**Aim of the task**
In the passage about earthworms eating cabbage, shown below, reproduce word for word everything from "3-These earthworms may" down to "in healthy leaves.".


    3-These earthworms may be in some areas where there is leaf material that is dead as a result of the base of the leaf having been eaten through, but are also in holes in healthy leaves.

    My operating theory is that perhaps something else (slugs? a rodent? probably slugs) ate at the base of some of the leaves in the head of cabbage, then some of the Cirque de Soleil worms went exploring and found yummy dead plant tissue in a nice, dark place (inside the cabbage) and started eating. Your worms may not do this, but it's consistent with the idea that these worms eat decaying tissue. Then comes the controversial part: The worms moved on to eating live cabbage tissue. I don't know of any other way to explain all the worms sitting in the middle of holes in a healthy cabbage leaves.

    Maybe your worms don't do this in the conditions in your garden, but it certainly appears that mine have done this in my garden. Maybe my worms are a different species, maybe the cabbage was challenged by some other attack first, but I've got quite a lot of cabbages, each with dozens of red earthworms happily munching away to contradict any idea that no earthworm ever eats any living plant anywhere under any conditions.

    Here's a link to a video I just found that shows an earthworm (not the variety I have) pulling pieces of leaves off of a living plant. The video starts with it tugging on some dead material, but it yanks off a green leaf about 34 seconds into the video. Who knew they could do that? Whatever variety I have seems to have mastered eating live plants. I don't know if they can pull off pieces like that, but the video is very interesting.

    Here is a link that might be useful: Some worms attack live plants.

**Given information**

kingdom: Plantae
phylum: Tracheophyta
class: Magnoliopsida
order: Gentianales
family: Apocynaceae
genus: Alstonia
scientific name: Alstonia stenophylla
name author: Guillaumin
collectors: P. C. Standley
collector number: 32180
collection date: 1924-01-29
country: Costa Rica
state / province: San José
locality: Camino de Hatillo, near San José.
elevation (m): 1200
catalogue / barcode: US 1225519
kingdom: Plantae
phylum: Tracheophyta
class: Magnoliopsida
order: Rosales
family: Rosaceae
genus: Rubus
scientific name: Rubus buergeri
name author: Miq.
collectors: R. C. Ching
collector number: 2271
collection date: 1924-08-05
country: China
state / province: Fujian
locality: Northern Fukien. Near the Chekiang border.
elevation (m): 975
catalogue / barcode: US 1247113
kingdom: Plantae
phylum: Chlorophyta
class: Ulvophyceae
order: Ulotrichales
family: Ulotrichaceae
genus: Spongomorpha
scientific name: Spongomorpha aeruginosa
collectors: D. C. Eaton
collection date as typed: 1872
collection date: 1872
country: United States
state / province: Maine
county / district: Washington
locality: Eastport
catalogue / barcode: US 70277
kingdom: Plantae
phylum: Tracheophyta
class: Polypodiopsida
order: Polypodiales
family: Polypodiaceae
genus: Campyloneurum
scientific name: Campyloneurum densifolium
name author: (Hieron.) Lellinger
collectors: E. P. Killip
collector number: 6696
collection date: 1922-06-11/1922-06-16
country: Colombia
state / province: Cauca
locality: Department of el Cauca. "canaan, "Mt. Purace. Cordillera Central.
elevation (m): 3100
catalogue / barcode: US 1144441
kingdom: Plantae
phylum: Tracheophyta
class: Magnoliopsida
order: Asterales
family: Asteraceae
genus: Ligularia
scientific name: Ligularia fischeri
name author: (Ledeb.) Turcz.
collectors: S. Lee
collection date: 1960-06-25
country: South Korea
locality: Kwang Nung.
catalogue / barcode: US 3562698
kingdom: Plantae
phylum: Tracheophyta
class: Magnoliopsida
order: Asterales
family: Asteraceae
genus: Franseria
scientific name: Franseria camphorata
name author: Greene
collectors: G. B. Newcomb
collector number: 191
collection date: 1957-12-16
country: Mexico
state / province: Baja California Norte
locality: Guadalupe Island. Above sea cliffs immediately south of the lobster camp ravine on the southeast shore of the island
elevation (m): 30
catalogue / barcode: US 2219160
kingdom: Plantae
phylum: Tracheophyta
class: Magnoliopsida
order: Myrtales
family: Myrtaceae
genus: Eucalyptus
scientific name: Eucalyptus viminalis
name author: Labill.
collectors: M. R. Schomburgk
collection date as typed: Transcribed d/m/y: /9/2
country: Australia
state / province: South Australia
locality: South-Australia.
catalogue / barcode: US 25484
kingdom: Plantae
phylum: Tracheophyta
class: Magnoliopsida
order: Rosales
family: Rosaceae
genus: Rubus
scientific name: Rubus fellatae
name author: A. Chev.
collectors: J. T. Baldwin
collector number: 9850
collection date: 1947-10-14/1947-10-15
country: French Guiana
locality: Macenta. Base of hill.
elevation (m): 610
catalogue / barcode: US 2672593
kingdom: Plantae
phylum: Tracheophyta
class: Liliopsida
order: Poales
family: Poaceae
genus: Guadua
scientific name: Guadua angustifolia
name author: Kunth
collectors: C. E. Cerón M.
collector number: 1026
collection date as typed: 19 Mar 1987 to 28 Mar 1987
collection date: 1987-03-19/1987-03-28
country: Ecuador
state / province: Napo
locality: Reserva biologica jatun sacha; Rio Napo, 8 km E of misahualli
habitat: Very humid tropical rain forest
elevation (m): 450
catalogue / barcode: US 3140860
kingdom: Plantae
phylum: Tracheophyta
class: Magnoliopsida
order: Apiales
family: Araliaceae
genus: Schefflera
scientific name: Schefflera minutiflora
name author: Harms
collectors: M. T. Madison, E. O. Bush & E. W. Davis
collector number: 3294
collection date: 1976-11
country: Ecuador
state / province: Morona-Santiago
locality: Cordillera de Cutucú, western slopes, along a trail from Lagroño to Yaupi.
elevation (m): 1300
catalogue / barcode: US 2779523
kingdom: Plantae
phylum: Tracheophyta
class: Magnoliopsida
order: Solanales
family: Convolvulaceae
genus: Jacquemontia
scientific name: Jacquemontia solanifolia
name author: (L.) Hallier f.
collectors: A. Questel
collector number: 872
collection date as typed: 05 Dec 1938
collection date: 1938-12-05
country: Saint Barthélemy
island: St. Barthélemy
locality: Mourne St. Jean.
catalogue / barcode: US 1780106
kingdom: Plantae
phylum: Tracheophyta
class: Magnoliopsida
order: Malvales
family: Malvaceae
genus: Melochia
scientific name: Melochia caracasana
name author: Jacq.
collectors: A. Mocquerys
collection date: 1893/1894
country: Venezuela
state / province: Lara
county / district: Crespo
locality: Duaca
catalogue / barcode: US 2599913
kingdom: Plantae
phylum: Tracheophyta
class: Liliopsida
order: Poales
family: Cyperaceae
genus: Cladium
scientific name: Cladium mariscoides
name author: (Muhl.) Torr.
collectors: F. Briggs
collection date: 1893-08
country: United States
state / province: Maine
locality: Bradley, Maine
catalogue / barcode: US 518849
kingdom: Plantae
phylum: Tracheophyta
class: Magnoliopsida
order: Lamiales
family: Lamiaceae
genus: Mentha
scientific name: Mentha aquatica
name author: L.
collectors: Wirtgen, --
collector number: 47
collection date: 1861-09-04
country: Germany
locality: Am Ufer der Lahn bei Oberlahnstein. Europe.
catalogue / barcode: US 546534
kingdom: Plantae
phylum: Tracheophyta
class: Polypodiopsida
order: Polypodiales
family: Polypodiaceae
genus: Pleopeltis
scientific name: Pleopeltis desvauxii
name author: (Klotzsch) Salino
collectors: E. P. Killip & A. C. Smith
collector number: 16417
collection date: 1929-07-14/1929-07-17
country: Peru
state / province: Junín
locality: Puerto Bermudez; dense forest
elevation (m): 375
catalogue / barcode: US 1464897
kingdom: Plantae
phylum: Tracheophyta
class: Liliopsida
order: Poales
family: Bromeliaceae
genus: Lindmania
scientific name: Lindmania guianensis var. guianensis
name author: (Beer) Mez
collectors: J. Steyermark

**Written answer**
3-These earthworms may be in some areas where there is leaf material that is dead as a result of the base of the leaf having been eaten through, but are also in holes in healthy leaves.